Saturday, 17 January 2015

Professional Fashion Textiles Practice Final Major Project Brief


Synopsis:

Produce a womenswear collection of 6 outfits that can be worn layered together or individually. The collection will include:

2 x evening dresses
2 x transformable jersey tops/dresses/skirts.
1 x wool blanket coat
4 x extra-large, hand-rolled hemmed, digitally printed scarfs.

My final collection and portfolio will demonstrate my skills, to future employers, in CAD print and garment design, and my skills in garment construction.

Aims and Objectives:

I intend to produce a womenswear collection that combines contemporary fashion construction and CAD print design with historical influences. I will achieve this by utilising my personal archive of inherited antique and vintage textiles, ephemera, haberdashery, and china. Both physically, in the construction of the garments, as well as inspiration for print and laser cut designs.

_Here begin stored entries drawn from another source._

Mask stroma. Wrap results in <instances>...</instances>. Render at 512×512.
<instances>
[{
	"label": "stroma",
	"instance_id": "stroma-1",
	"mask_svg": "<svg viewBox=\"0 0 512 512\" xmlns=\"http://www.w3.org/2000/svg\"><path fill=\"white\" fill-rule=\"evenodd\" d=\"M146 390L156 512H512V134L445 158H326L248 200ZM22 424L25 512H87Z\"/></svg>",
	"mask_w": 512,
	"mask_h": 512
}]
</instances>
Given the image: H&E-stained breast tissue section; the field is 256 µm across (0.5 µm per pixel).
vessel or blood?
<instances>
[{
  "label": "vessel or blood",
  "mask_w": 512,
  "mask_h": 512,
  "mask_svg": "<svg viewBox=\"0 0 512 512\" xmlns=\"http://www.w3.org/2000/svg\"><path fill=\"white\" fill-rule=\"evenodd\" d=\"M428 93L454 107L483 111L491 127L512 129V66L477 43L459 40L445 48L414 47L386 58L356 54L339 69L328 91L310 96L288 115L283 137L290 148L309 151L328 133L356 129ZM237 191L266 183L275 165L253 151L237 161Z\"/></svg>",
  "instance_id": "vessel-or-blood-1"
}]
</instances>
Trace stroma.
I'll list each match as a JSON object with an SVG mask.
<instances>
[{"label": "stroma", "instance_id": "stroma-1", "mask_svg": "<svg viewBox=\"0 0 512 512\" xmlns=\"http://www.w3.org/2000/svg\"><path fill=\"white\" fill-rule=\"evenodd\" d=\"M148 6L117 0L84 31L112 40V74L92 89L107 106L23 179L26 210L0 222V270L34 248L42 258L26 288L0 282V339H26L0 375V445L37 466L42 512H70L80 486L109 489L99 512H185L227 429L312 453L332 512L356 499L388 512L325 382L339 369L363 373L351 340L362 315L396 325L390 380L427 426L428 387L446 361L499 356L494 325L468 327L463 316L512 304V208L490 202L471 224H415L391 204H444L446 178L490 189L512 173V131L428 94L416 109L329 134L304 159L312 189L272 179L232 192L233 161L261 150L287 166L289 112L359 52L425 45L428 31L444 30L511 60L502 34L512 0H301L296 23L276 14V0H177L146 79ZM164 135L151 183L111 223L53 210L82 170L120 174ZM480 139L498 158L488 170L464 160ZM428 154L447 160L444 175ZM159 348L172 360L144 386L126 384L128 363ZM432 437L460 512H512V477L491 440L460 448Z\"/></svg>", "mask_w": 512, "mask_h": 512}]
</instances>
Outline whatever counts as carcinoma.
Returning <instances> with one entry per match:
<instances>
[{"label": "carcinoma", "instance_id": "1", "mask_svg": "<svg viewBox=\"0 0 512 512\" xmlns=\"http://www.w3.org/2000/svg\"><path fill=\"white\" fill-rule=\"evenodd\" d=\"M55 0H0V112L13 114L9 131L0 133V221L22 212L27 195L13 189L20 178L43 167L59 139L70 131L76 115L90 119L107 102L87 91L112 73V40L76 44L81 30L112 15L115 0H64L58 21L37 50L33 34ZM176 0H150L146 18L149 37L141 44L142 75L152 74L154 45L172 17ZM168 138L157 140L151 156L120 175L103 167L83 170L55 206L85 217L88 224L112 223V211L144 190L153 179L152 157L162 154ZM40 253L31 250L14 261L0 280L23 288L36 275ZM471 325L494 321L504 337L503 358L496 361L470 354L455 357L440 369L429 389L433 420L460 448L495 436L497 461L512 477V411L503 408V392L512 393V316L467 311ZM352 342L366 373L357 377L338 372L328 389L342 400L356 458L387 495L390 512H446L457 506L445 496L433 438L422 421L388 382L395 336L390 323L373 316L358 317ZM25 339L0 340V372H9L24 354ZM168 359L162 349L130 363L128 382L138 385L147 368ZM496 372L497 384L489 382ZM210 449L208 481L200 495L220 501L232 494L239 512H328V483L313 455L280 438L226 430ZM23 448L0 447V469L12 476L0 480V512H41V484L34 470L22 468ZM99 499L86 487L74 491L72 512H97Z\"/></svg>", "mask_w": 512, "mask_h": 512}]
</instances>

I will combine my collection of antique textiles, garments and haberdashery with modern fabrics and techniques, remaking them into new garments, that can be worn layered or individually.

I will consider the contemporary issues that I feel strongly about: Diversity, feminism and fast fashion in my work, through deeper thinking of my research in my sketchbook and personal journal.

What will you research?

I need a fresh influence to be able to develop some of the themes of my pre-collection – Nostalgia, Collecting and Adaption.

I remembered watching the Maysles brother’s 1975 documentary, Grey Gardens, a few years ago and was intrigued about the deteriorating lives of the American socialites - Big and Little Edie in their East Hampton Mansion. I will revisit the documentary and watch the 2009 film that sets the documentary and lives into context, as well as reading more about them.

To support this secondary research, I will unearth some of my own inherited and collected antiques & ephemera, which I think represent a similar thread to Grey Gardens.

I will document my response to this research using words, photographs, drawing and painting. I will then reassess if there is anything else to research further into.

Working Methods:

  • ·      Photograph, paint and draw from primary sources
  • ·      Use of CAD for print designs using imagery from primary research
  • ·      Use of CAD for technical drawings
  • ·      Draping on the stand and drafting from blocks to produce design ideas and garment patterns.
  • ·      Machine and hand sewing for garment construction.


Materials and processes:


  • ·      Beaded antique garments and vintage textiles, lace and haberdashery.
  • ·      Digital fabric printers (Silk Bureau, &Digital, Lacuna Press)
  • ·      Pre-dyed silks (Beckford Silks)
  • ·      New Fabrics (The Silk Society, Borowicks, Fabric Godmother)


Audience/Market:

My women’s eveningwear collection is designed for autumn/winter ‘15, and is cut to flatter a fuller figure. Due to its incorporation of original vintage textiles, the collection is comprised of high-end one-off garments, which can be combined with transformable jersey separates and accessorised with a range of luxury scarves that can be reproduced to order.

My target consumer is a woman with an eye for detail, a love of vintage clothing and an appreciation of fine craftsmanship. Her style is feminine and classic, but with a quirky, contemporary edge. Beginning to grow out of the fast-fashion high street, she is looking for beautiful clothing made with integrity that she will love and treasure, and others will covet.